When the condition.status is false, the Pod will always be unhealthy, even if the readiness check passes, until the third-party system goes to operate the Pod to update the condition.status to true, in order to turn the Pod into a healthy one, so that it can access more Pod health indicators.
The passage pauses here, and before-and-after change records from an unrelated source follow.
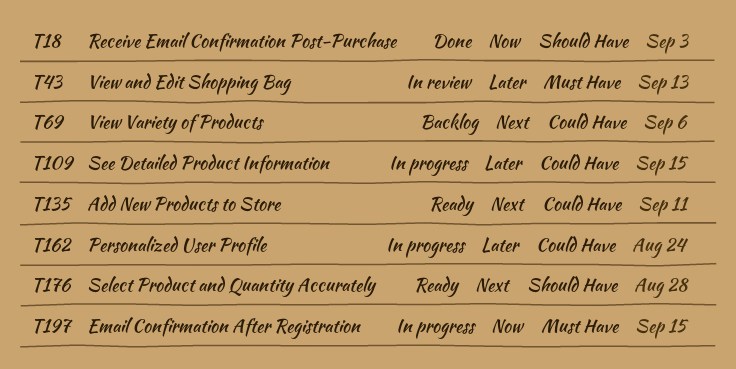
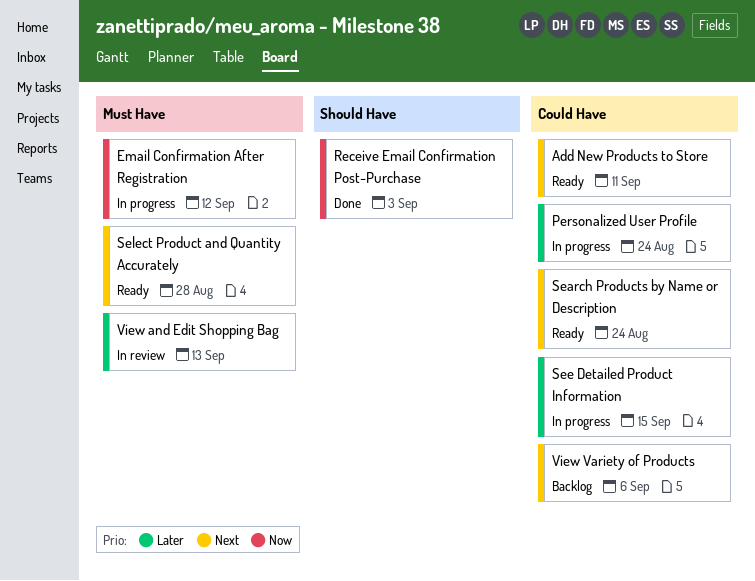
Email Confirmation After Registration, due: Sep 15 -> Sep 12
Search Products by Name or Description: none -> present
Select Product and Quantity Accurately, label: Should Have -> Must Have

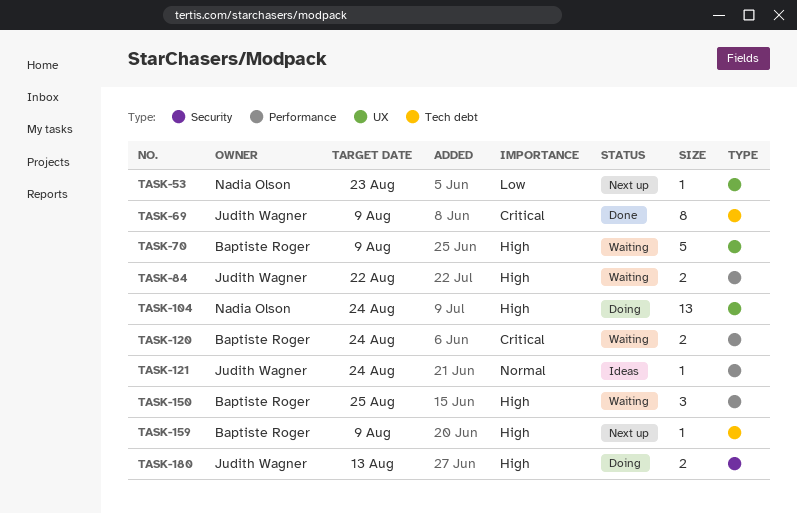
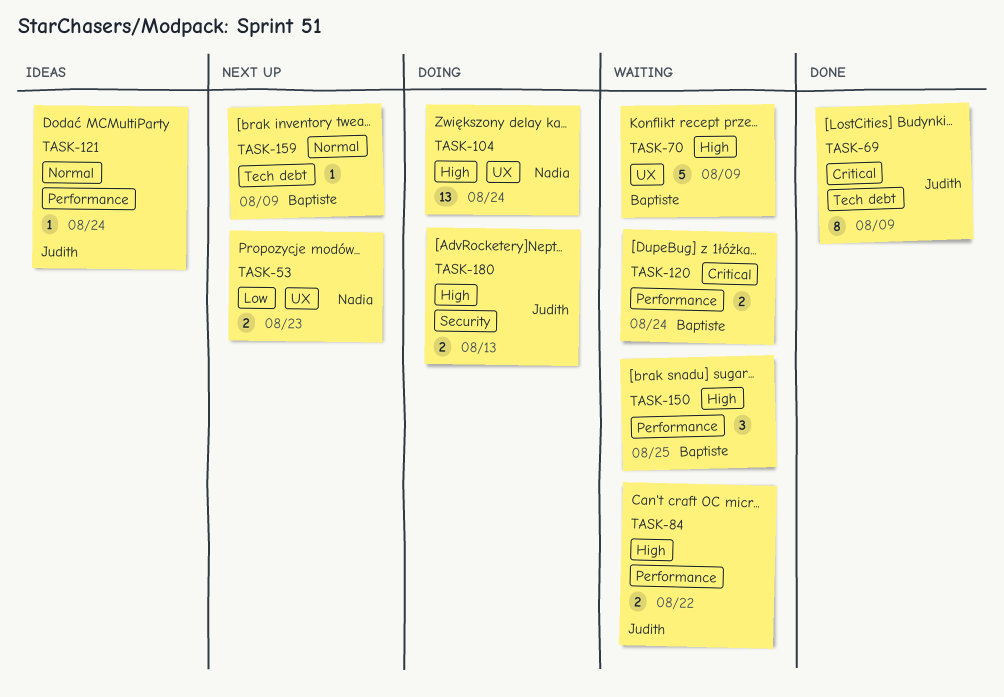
TASK-53, estimate: 1 -> 2
TASK-159, priority: High -> Normal

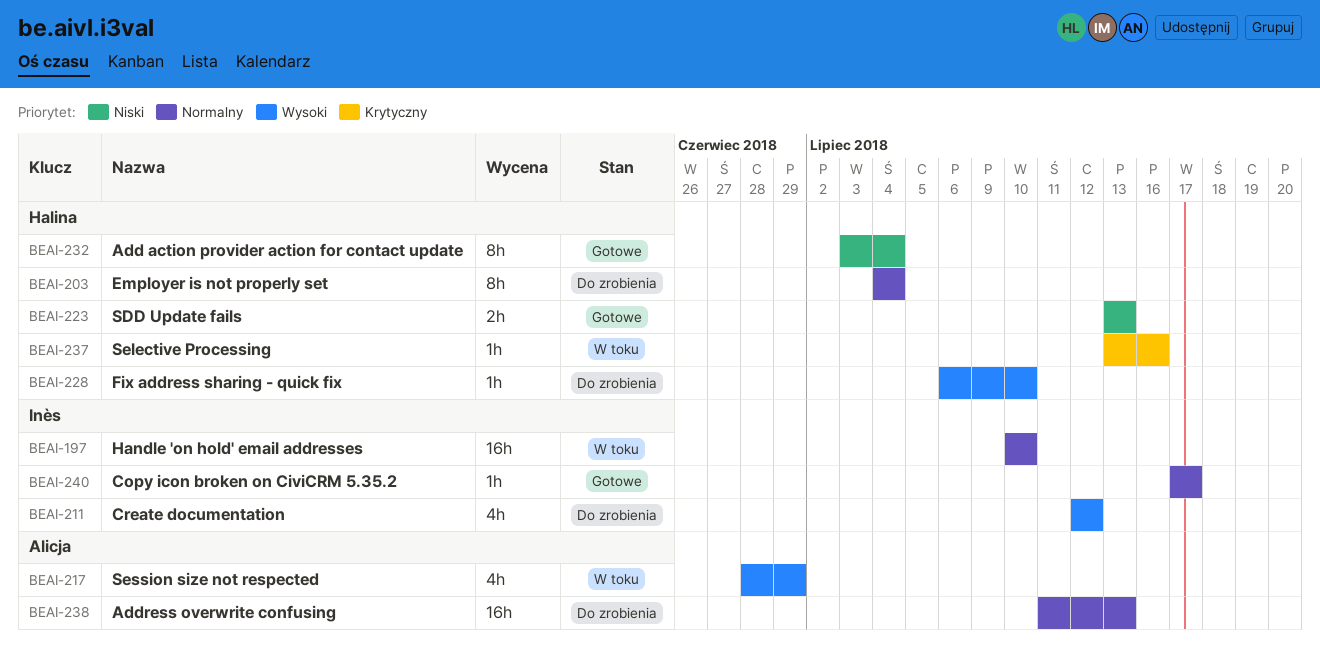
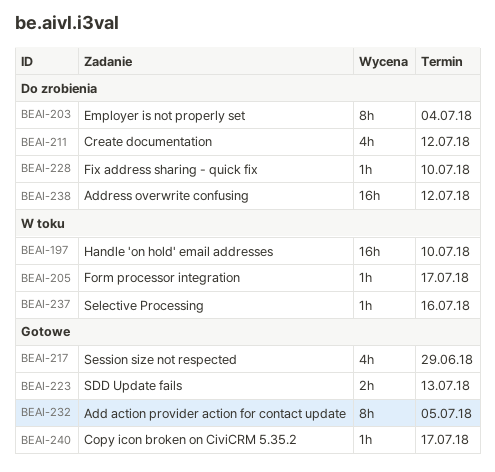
BEAI-205: none -> present
BEAI-217, status: W toku -> Gotowe
BEAI-232, due: Jul 4 -> Jul 5
BEAI-238, due: Jul 13 -> Jul 12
Pod lifecycle: Terminating

When the client initiates a request to delete a Pod, it actually configures pod.metadata.deletionTimestamp, and after the kubelet senses it, it starts the Pod recycling process

The whole Pod recycling cycle, in general, is preStop->SIGTERM->SIGKILL

1
2
3
4
5
6
7
lifecycle:
  preStop:
    exec:
      command:
      - /bin/sh
      - -c
      - sleep 5

When kubelet does preStop, it starts to launch SIGTERM to the processes in the container, and if it exceeds the total default time of 30S (metadata.DeletionGracePeriodSeconds), it will force to launch SIGKILL to the container, that is, the total time of preStop+SIGTERM is not allowed to exceed 30s.

05 Status

 1
 2
 3
 4
 5
 6
 7
 8
 9
10
11
12
13
14
15
16
17
18
19
20
21
22
23
24
25
26
27
28
29
30
31
32
33
34
35
36
37
38
39
40
41
42
43
44
45
status:
  conditions:
  - lastProbeTime: null
    lastTransitionTime: "2022-07-05T09:16:07Z"
    status: "True"
    type: TestPodReady
  - lastProbeTime: null
    lastTransitionTime: "2022-07-05T09:16:07Z"
    status: "True"
    type: Initialized
  - lastProbeTime: null
    lastTransitionTime: "2022-07-05T09:16:14Z"
    status: "True"
    type: Ready
  - lastProbeTime: null
    lastTransitionTime: "2022-07-05T09:16:14Z"
    status: "True"
    type: ContainersReady
  - lastProbeTime: null
    lastTransitionTime: "2022-07-05T09:16:07Z"
    status: "False"
    type: ContainerDiskPressure
  - lastProbeTime: null
    lastTransitionTime: "2022-07-05T09:16:07Z"
    status: "True"
    type: PodScheduled
  containerStatuses:
  - containerID: containerd://xxxxx
    image: docker.io/library/testdemo:v1
    imageID: docker.io/library/centos@sha256:xxxx
    lastState: {}
    name: zxtest
    ready: true
    restartCount: 0
    started: true
    state:
      running:
        startedAt: "2022-07-05T09:16:13Z"
  hostIP: 21.1.96.23
  phase: Running
  podIP: 10.11.17.172
  podIPs:
  - ip: 10.11.17.172
  qosClass: Guaranteed
  startTime: "2022-07-05T09:16:07Z"

Based on the above YAML example, the Pod status state is broken out and analyzed:

  • conditions: conditions is used as a more detailed status report, which itself is also an extension mechanism, other extension fields can also be put into it, such as network conditions, where readinessGate is a manifestation of this extension mechanism, but to decide whether a Pod is ready, it only ever depends on type: Ready is true or not

  • containerStatuses : the state of each container in the Pod

  • hostIP : The IP address of the node where the Pod is located

  • phase : The lifecycle state of the Pod

    • Pending: represents a Pod with one or more containers that are not yet running, including before the Pod is dispatched to the node and before the image is pulled
    • Running: means the Pod is bound to the node and at least one container is running or restarting
    • Successed: means all containers in the Pod have been terminated
    • Failed: means at least one container in the Pod has failed to terminate
    • Unknown: means the Pod status is not available
  • podIP / podIPs: IP address of Pod, if there is ipv4, ipv6, you can configure it on podIPs

  • qosClass: stands for kubernetes service level

    • Guaranteed: resource.requests is consistent with resource.limits
    • Burstable: resource.requests is inconsistent with resource.limits
    • BestEffort: no resource.requests and resource.limits configured
  • startTime : start time

By breaking down the four Pods above, we’ve basically figured out the problem of where a Pod comes from under k8s. The subsequent articles in this series will continue to address the “where to” question: the beauty of Kubernetes is that it is not just about pulling up a workload, but about being able to orchestrate large workloads with ease.